Погруженный в такие мысли, я не заметил, как туман расступился вокруг меня, и я оказался во дворе собора. Из задумчивости меня вывели какие-то голоса: прямо посреди двора стояли и разговаривали двое – мужчина и женщина. Чем ближе я подходил к ним, тем отчетливее слышал, как они ругаются, то и дело, повышая друг на друга голос и постепенно переходя на крик. Мужчина лет пятидесяти, среднего роста, с жесткими чертами лица, одетый в богатый, но сильно помятый костюм, выглядел крепким, изрядно подвыпившим и… почему-то смутно знакомым. Будто я видел его во сне или прошлой жизни, память о которых хранится где-то в недрах сознания, изредка извлекаемая наружу в виде неясного ощущения чего-то виденного мельком и уже давно позабытого.
– Нет, дрянная женщина! Нет, ведьма! Он простит меня. Это ничтожество всегда прощает! – очень громко, грубо, не стесняясь в выражениях, кричал он на миловидную девушку лет двадцати пяти, рыжие локоны которой виднелись из-под глубокого капюшона ее короткого плаща, накинутого поверх скромного и недорогого черного платья с алым шитьем, перетянутого корсетом фиолетового цвета, выгодно подчеркивавшим ее стройную фигурку. Та в свою очередь в долгу не оставалась.
– Как бы ни так! Забудь, что знал о нем, огнем, горит теперь в нем дух мятежный! – отвечала она до странности красивым слогом и голосом. А вместе они поднимали такой шум, что я, помнится, был удивлен тому, как эти люди до сих пор не привлекли к себе внимания патруля городской стражи или привратника собора.
Я знал, что не должен вмешиваться. Такие ссоры случаются у всех, случаются часто, сплошь и рядом – поругаются, успокоятся да помирятся.
«Выскажут друг другу все, что думают, облегчат душу, глядишь, еще дружнее станут» – решил я, проходя мимо. Но не успел я отойти, как за моей спиной коротко вскрикнула женщина. Я обернулся и увидел, как мужчина поднял свою тяжелую ладонь над этой хрупкой, испуганно сжавшейся в ожидание удара, девушкой. Вот уж этого я никак не мог допустить. С решимостью подобной той, что подняла меня на борьбу с болезнью в комнате кожевника Скина, я встал между ними в надежде не допустить рукоприкладства. Но этот человек опустил поднятую для удара руку на мое плечо и со словами «Не вмешивайся, святоша!», сказанными нетрезвым, но, опять же, таким знакомым голосом, грубо толкнул меня на землю.

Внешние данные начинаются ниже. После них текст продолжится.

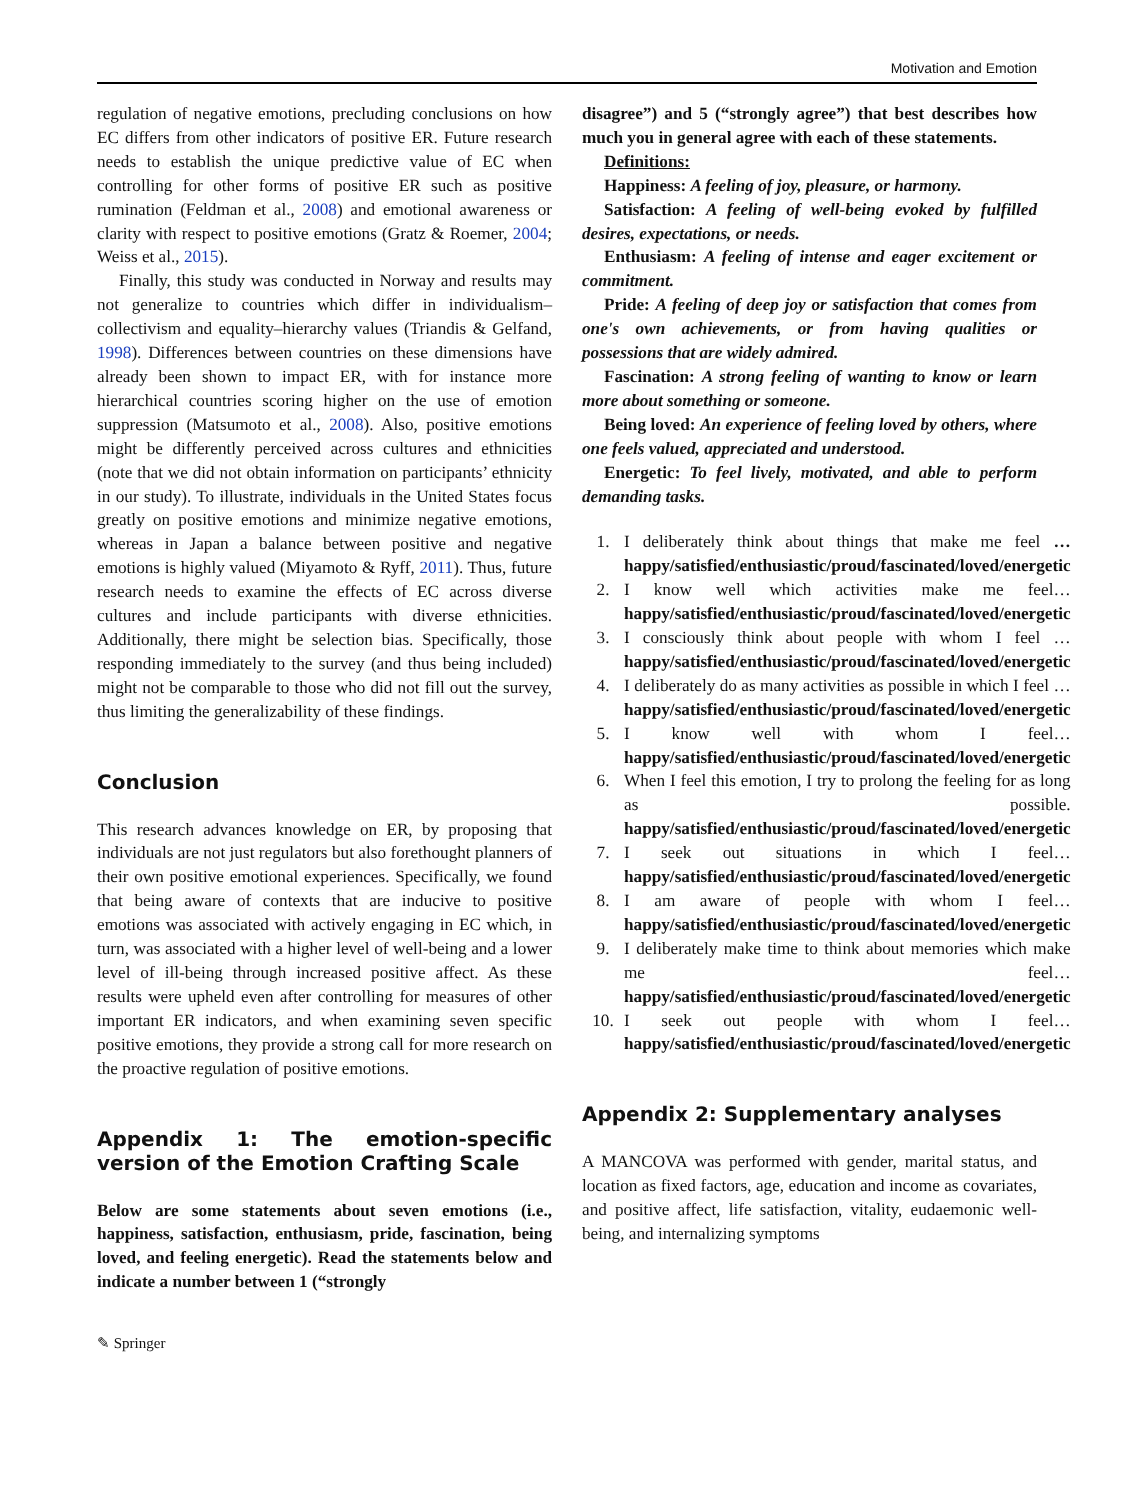Motivation and Emotion
regulation of negative emotions, precluding conclusions on how EC differs from other indicators of positive ER. Future research needs to establish the unique predictive value of EC when controlling for other forms of positive ER such as positive rumination (Feldman et al., 2008) and emotional awareness or clarity with respect to positive emotions (Gratz & Roemer, 2004; Weiss et al., 2015).
Finally, this study was conducted in Norway and results may not generalize to countries which differ in individualism–collectivism and equality–hierarchy values (Triandis & Gelfand, 1998). Differences between countries on these dimensions have already been shown to impact ER, with for instance more hierarchical countries scoring higher on the use of emotion suppression (Matsumoto et al., 2008). Also, positive emotions might be differently perceived across cultures and ethnicities (note that we did not obtain information on participants’ ethnicity in our study). To illustrate, individuals in the United States focus greatly on positive emotions and minimize negative emotions, whereas in Japan a balance between positive and negative emotions is highly valued (Miyamoto & Ryff, 2011). Thus, future research needs to examine the effects of EC across diverse cultures and include participants with diverse ethnicities. Additionally, there might be selection bias. Specifically, those responding immediately to the survey (and thus being included) might not be comparable to those who did not fill out the survey, thus limiting the generalizability of these findings.
Conclusion
This research advances knowledge on ER, by proposing that individuals are not just regulators but also forethought planners of their own positive emotional experiences. Specifically, we found that being aware of contexts that are inducive to positive emotions was associated with actively engaging in EC which, in turn, was associated with a higher level of well-being and a lower level of ill-being through increased positive affect. As these results were upheld even after controlling for measures of other important ER indicators, and when examining seven specific positive emotions, they provide a strong call for more research on the proactive regulation of positive emotions.
Appendix 1: The emotion-specific version of the Emotion Crafting Scale
Below are some statements about seven emotions (i.e., happiness, satisfaction, enthusiasm, pride, fascination, being loved, and feeling energetic). Read the statements below and indicate a number between 1 (“strongly
disagree”) and 5 (“strongly agree”) that best describes how much you in general agree with each of these statements.
Definitions:
Happiness: A feeling of joy, pleasure, or harmony.
Satisfaction: A feeling of well-being evoked by fulfilled desires, expectations, or needs.
Enthusiasm: A feeling of intense and eager excitement or commitment.
Pride: A feeling of deep joy or satisfaction that comes from one's own achievements, or from having qualities or possessions that are widely admired.
Fascination: A strong feeling of wanting to know or learn more about something or someone.
Being loved: An experience of feeling loved by others, where one feels valued, appreciated and understood.
Energetic: To feel lively, motivated, and able to perform demanding tasks.
1. I deliberately think about things that make me feel … happy/satisfied/enthusiastic/proud/fascinated/loved/energetic
2. I know well which activities make me feel… happy/satisfied/enthusiastic/proud/fascinated/loved/energetic
3. I consciously think about people with whom I feel … happy/satisfied/enthusiastic/proud/fascinated/loved/energetic
4. I deliberately do as many activities as possible in which I feel … happy/satisfied/enthusiastic/proud/fascinated/loved/energetic
5. I know well with whom I feel… happy/satisfied/enthusiastic/proud/fascinated/loved/energetic
6. When I feel this emotion, I try to prolong the feeling for as long as possible. happy/satisfied/enthusiastic/proud/fascinated/loved/energetic
7. I seek out situations in which I feel… happy/satisfied/enthusiastic/proud/fascinated/loved/energetic
8. I am aware of people with whom I feel… happy/satisfied/enthusiastic/proud/fascinated/loved/energetic
9. I deliberately make time to think about memories which make me feel… happy/satisfied/enthusiastic/proud/fascinated/loved/energetic
10. I seek out people with whom I feel… happy/satisfied/enthusiastic/proud/fascinated/loved/energetic
Appendix 2: Supplementary analyses
A MANCOVA was performed with gender, marital status, and location as fixed factors, age, education and income as covariates, and positive affect, life satisfaction, vitality, eudaemonic well-being, and internalizing symptoms
✎ Springer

Когда я почувствовал его прикосновение, мне показалось, что мои глаза вновь наполняются сверхъестественным огнем, как в доме Скинов. Но если ранее этот пламень придал мне решимости на благое дело, то сейчас меня передернуло от чувства, которого я раньше никогда не испытывал, и более того, считал себя неспособным когда либо испытать его. Это чувство – чувство непреодолимой ярости, ярости столь сильной, что гнев, поднимаясь из глубин души, застилает глаза кровавой пеленой и ты, целиком и безотчетно, подобно одержимому, впадаешь в какое-то безумное неистовство, будто само зло овладевает тобой.
Как ни мимолетна была эта вспышка, ее все ж оказалось достаточно для того, чтобы падая, я успел изо всех сил выбросить вперед руку, на которой висел тяжелый золотой крест. Удар был страшный! Я не видел, куда именно угодило распятие, но этот здоровый и крепкий мужчина мгновенно обмяк. Без вскрика, без стона… совершенно беззвучно… Он еще не успел упасть, как я осознал весь ужас совершенного мною поступка. Не поднимаясь, как был, на четвереньках, я приблизился к нему и убедился в худшем – он умер! Мои глаза застыли от ужаса: «Что же я наделал?!». Но свершилось то, чего я ожидал.
«Вот он – венец всех несчастий!» – сокрушался я, поддерживая в своих руках, истекающую кровью, голову жертвы невольно совершенного мною преступления. Казалось, ничто не может быть ужаснее того, что уже случилось. Казалось! Но лишь до тех пор, как еще одно существо (ибо я сомневаюсь в том, что это была женщина) присутствовавшее при этом… засмеялось.